Work item A
In the OncoFEM description, why is the structure and workflow of the software kept general, even though its first implementation targets brain tumours?
Work item B
Pick up the OncoFEM description from where it stops, and continue it.

Selected extract
OncoFEM version 1.0

DOI

OncoFEM is a software tool to perform numerical simulations of tumours based on medical image data or academic geometries, providing a possible tumour evolution. The software is written to speed up the development towards an increasing demand for patient-specific simulations, with the ultimate goal of supporting clinicians in their treatment planning, i. e. medication, surgical interventions, classifying of severness. The structure and workflow of OncoFEM is kept general, to be open for the inclusion of different types of tumours, organs or tissues. Nevertheless its initial implementation is written for the simulation of diffusive astrocytomas (brain tumour), such as Glioblastoma multiforme (GBM). The software divides into the preprocessing of medical images and a simulation core module. A pre-processing entity is already implemented, that homogenises MRI input data and segments the tumour and heterogeneous compartments of the brain. Numerical calculations can be performed by a combination of a macroscopic base model with process models on the microscale, that mimic the cell behaviour of cells and cell cohorts. For demonstration already the implementation of a two-phase model in the continuum-mechanical framework of the Theory of Porous Media is chosen, according to the tumour microenvironment based on Wolf et al. [1]. In OncoFEM, the problem is modelled with a porous approach of a solid extracellular matrix and an intercranical fluid, wherein mobile cancer cells are resolved and measured with a molar concentration. The processes on the microscale are assumed with a logistic Verhulst equation for the mobile cancer cells that can be coupled to a solid growth term. In case of growing tumour mass fluid will be accumulated in the affected areas and a swelling can be observed. The defined set of governing equations is then solved with the finite element method using the software package FEniCS [2].

The uploaded virtual box is a virtual machine of a linux mint 21.2 cinnamon, 64 bit system and 8 GB RAM. The machine contains the pre-installed version of OncoFEM version 1.0, that corresponds to its related publication. The virtual machine need to be imported in Oracle VM VirtualBox.

Recorded data

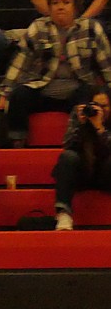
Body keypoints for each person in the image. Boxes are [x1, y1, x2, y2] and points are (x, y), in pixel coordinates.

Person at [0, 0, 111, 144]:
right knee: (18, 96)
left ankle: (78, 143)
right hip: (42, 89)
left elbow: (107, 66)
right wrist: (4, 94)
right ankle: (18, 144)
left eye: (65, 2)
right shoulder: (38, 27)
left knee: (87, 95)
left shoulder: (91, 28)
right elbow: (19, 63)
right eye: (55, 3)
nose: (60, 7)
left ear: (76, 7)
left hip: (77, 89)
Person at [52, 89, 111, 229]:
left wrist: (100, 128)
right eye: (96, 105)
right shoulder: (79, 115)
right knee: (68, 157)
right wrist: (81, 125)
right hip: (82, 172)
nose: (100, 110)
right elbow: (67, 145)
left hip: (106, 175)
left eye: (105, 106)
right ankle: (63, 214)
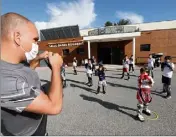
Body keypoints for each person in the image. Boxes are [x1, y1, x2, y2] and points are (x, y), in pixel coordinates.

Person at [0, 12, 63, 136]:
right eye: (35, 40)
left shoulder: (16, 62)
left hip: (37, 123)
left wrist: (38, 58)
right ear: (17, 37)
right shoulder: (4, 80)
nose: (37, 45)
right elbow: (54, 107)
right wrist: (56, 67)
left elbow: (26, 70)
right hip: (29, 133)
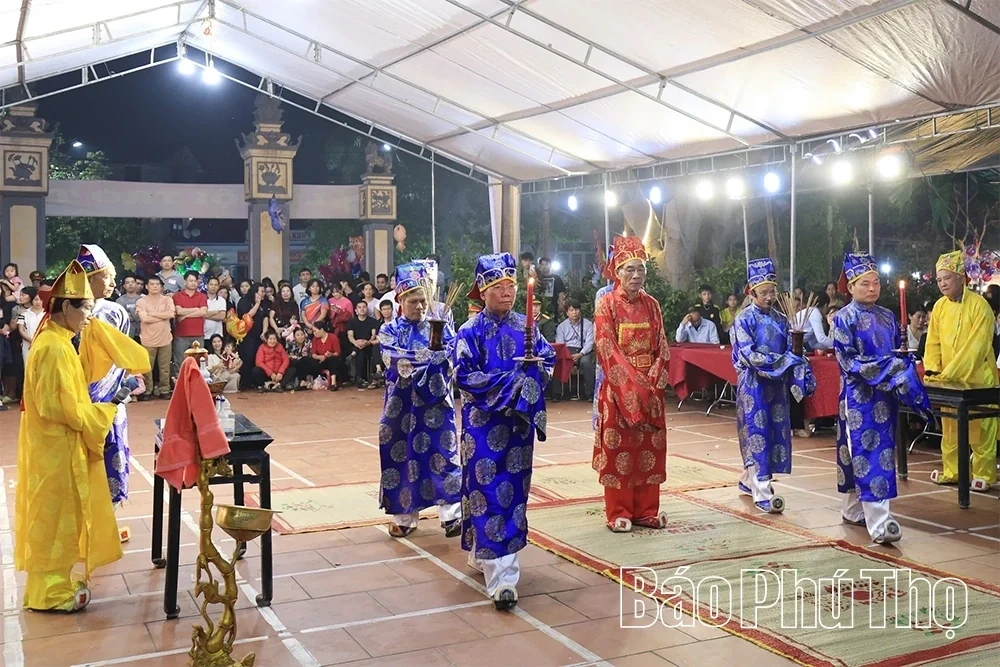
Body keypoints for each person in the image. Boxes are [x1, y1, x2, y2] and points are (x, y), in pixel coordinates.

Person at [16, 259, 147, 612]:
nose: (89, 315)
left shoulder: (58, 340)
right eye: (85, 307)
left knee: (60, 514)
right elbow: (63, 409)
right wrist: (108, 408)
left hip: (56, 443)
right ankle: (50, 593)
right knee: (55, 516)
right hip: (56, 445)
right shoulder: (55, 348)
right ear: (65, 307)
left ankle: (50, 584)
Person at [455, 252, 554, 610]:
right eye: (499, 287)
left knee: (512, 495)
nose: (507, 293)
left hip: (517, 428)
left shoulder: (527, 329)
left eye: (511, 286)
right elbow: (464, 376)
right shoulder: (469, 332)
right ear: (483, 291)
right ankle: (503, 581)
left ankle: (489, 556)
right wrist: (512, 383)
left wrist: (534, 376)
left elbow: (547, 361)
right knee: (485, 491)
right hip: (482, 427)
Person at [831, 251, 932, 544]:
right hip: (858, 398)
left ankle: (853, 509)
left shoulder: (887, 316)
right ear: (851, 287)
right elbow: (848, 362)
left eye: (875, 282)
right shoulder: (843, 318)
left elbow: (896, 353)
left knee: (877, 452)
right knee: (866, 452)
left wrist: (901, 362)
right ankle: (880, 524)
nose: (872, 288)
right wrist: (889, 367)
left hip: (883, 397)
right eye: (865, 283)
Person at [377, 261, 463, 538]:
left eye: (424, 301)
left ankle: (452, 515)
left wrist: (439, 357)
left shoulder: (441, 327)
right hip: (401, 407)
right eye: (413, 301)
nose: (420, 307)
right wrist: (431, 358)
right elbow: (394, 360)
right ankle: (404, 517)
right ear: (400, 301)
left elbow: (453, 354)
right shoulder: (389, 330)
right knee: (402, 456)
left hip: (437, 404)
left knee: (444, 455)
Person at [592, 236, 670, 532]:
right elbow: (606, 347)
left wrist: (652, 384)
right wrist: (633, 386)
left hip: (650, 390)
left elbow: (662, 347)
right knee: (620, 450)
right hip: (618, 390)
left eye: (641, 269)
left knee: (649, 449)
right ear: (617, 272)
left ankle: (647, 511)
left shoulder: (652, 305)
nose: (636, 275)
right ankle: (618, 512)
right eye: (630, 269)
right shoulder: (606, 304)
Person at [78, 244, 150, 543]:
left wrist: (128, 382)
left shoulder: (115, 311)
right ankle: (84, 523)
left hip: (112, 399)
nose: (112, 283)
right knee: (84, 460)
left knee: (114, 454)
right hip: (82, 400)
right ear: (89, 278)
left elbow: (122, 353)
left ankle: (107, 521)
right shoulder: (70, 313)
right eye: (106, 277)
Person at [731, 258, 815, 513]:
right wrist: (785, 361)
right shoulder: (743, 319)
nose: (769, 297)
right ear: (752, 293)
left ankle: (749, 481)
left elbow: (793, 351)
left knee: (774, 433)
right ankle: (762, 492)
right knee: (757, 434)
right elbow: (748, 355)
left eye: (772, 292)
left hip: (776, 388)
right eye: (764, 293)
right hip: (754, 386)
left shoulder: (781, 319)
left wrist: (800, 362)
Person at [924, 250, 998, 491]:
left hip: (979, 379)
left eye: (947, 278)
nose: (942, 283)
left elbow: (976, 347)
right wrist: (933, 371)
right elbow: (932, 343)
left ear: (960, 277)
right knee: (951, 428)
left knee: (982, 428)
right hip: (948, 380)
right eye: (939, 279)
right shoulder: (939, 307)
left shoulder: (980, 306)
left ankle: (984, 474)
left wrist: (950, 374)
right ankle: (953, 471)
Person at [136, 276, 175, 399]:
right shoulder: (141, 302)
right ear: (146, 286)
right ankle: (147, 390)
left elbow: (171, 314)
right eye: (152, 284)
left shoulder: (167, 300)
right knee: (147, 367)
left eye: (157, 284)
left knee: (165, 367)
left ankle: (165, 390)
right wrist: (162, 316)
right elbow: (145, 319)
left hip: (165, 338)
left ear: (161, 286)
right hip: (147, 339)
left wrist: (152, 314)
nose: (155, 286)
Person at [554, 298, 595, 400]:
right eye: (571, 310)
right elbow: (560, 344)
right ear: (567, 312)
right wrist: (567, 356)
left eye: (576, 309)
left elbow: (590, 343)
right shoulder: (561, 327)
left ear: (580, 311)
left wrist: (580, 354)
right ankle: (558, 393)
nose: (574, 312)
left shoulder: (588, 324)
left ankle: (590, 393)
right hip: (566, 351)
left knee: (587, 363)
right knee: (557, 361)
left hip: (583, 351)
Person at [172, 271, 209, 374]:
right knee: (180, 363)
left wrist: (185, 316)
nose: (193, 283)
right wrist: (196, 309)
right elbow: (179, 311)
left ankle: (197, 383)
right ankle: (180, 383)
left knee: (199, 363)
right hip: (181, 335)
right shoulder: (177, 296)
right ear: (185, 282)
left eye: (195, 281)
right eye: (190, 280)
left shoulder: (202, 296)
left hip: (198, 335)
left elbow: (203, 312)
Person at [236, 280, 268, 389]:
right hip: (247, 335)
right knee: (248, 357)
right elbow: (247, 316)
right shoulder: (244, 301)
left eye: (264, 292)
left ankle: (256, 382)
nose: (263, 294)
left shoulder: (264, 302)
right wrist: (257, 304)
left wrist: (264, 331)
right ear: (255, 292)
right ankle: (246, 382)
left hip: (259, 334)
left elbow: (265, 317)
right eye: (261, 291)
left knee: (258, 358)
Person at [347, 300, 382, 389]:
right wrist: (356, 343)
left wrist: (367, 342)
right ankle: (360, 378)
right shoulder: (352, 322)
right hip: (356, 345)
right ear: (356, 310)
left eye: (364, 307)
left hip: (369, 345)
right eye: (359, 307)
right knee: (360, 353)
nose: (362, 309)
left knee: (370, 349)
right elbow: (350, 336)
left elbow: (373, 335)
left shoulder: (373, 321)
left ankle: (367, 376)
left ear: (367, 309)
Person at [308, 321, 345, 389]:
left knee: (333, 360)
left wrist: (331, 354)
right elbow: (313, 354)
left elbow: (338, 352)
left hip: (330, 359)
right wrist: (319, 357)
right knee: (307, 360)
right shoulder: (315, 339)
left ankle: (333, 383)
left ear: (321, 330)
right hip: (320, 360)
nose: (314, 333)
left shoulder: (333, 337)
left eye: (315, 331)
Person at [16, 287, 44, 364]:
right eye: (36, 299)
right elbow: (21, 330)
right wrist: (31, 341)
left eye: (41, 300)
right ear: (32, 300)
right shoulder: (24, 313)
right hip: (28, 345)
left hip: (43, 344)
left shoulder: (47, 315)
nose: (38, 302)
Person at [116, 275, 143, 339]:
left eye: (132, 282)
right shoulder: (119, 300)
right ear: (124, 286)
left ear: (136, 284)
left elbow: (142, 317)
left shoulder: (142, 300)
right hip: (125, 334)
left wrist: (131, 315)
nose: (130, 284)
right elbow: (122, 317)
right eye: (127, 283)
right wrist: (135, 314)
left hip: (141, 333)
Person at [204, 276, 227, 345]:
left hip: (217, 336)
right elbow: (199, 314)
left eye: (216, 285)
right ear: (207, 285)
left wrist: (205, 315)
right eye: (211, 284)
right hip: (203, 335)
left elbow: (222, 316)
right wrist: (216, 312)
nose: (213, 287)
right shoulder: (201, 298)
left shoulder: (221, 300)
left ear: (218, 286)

Result A
The structure and workflow are kept general so that OncoFEM stays open to including different types of tumours, organs or tissues. Diffusive astrocytomas such as glioblastoma multiforme are only the initial implementation.

Result B
Username: oncofem password: 0000

The pre-installed version of oncofem is implemented in a conda environment that is activated with the terminal command

$conda activate oncofem

The Software can be found in /home/oncofem/Software/OncoFEM with the sub-folder for the tutorials, that can be run with

$python3 tut_0*

Of course, the tutorials will only run, if the system meets the necessary requirements. The tutorials (1, 2, 3, 6, 7) where performed on a local machine (intel cpu i7-9700k with 3.6 GHz, 128 GB RAM). The tumor segmentation (tutorial 4, 5) have been tested on a different machine with a gpu (Nvidia a40, 48 GB VRAM, 32 core AMD epyc type 7452) and the one_file_tumor_segmentation.py. For testing, the discretisation in space is decreased, compared to the results published in the respective paper.

The actual development can be found on github.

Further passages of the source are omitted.